As to the content of the after-action report, the first official said he would not comment on whether the United States was able to take advantage of the al-Qaida failings to the extent al-Adil described. Nor would he comment on any alleged Taliban betrayals of al-Qaida positions.
“I am not going to say whether it gives us more or less credit than we deserve,” said the official. “But it’s good to see someone giving us credit.”
The United States launched a war in Afghanistan two years ago after the hard-line Taliban regime refused to give up Osama bin Laden and al-Qaida, blamed for the Sept. 11 attacks on the United States.
With the help of the Afghan rebel Northern Front, U.S. forces crushed the Taliban and al-Qaida fighters, forcing survivors to flee to neighboring nations or to remote regions of Afghanistan.
According to the al-Qaida version of the war, the terror group hastened its own defeat.

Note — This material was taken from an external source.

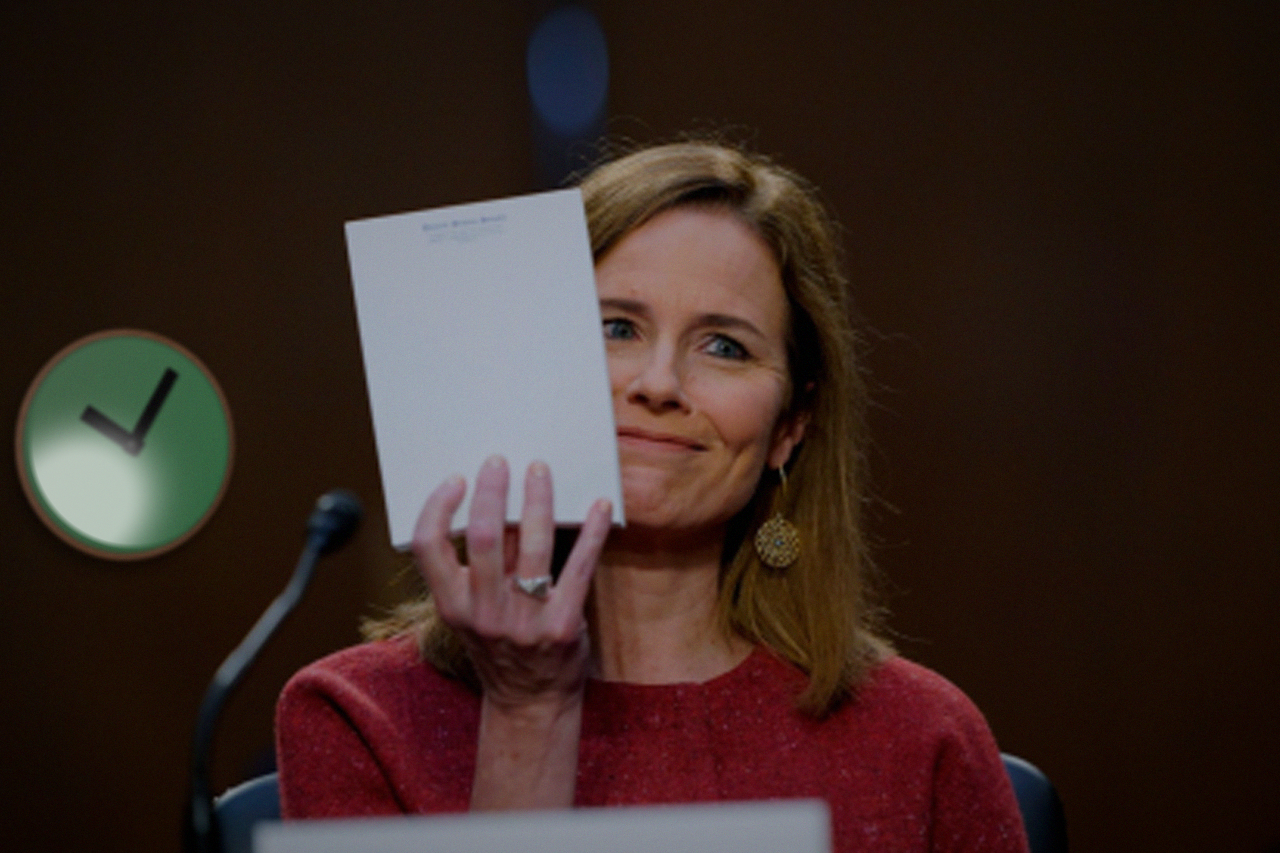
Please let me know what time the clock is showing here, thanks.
10:05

Al-Adil said reckless use of satellite phones and betrayal by “some Taliban elements” permitted American forces to easily pinpoint the “Arab Afghans” — al-Qaida’s Afghan-based fighters — in Kandahar during October and November of 2001.

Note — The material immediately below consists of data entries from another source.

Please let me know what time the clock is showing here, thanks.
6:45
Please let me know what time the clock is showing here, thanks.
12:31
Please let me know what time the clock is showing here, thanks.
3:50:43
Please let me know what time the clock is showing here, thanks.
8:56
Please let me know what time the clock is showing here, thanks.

The southern city of Kandahar was the spiritual base for the Taliban and was home to many al-Qaida leaders.
Among those killed as a result of the lapses in security was Mohammed Atef, also known as Abu Hafs, al-Adil’s predecessor as military commander of al-Qaida, and several other al-Qaida leaders along with their wives and children.
Al-Adil described how cruise missiles and U.S. military aircraft, apparently helicopters, tracked down and killed carloads of al-Qaida operatives and their families and almost killed him one night in October 2001.
In another incident, he noted a deadly strike in Kandahar. “We heard suddenly the sound of a big explosion far away. I asked the brothers by telephone and learned the second house of the Al Wafa Charity Foundation in Kandahar had been pinpointed and hit by a cruise missile because satellite telephones were used. The hit killed Brother Abdal Wahid.”
As al-Adil and his men were preparing a meal for themselves just before daybreak, “We heard a missile passing over our heads immediately before we had finished eating and it exploded 100 meters from the house. We immediately started to leave, fearing that we were the target and the targeting would be corrected so as to hit us.”
A second missile did hit close by but al-Adil was unhurt.
Later, he said, another helicopter-fired missile came even closer. “The aircraft fired the missile and I saw it moving toward us and threw myself on the ground. The missile fell close to Brother Asim and I don’t know what happened next.” Asim was severely wounded, he says, but he was not.
Regarding the deaths of al-Qaida family members, again al-Adil says it was the result of a security breach.
“Aircraft were following the vehicles [all of which were Toyota Corollas, long known to be an al-Qaida favorite] and the brothers stopped to talk a little before moving toward the village. The helicopters engaged them as soon as the distance between them got down to 5.1 kilometers [3.2 miles],” al-Adel wrote.
In all, he reported, 10 people were killed in the attack — three al-Qaida members, five woman and two children.
(NBC’s Charlene Gubash is based in Cairo, Egypt. Robert Windrem is an NBC investigative reporter based in New York.)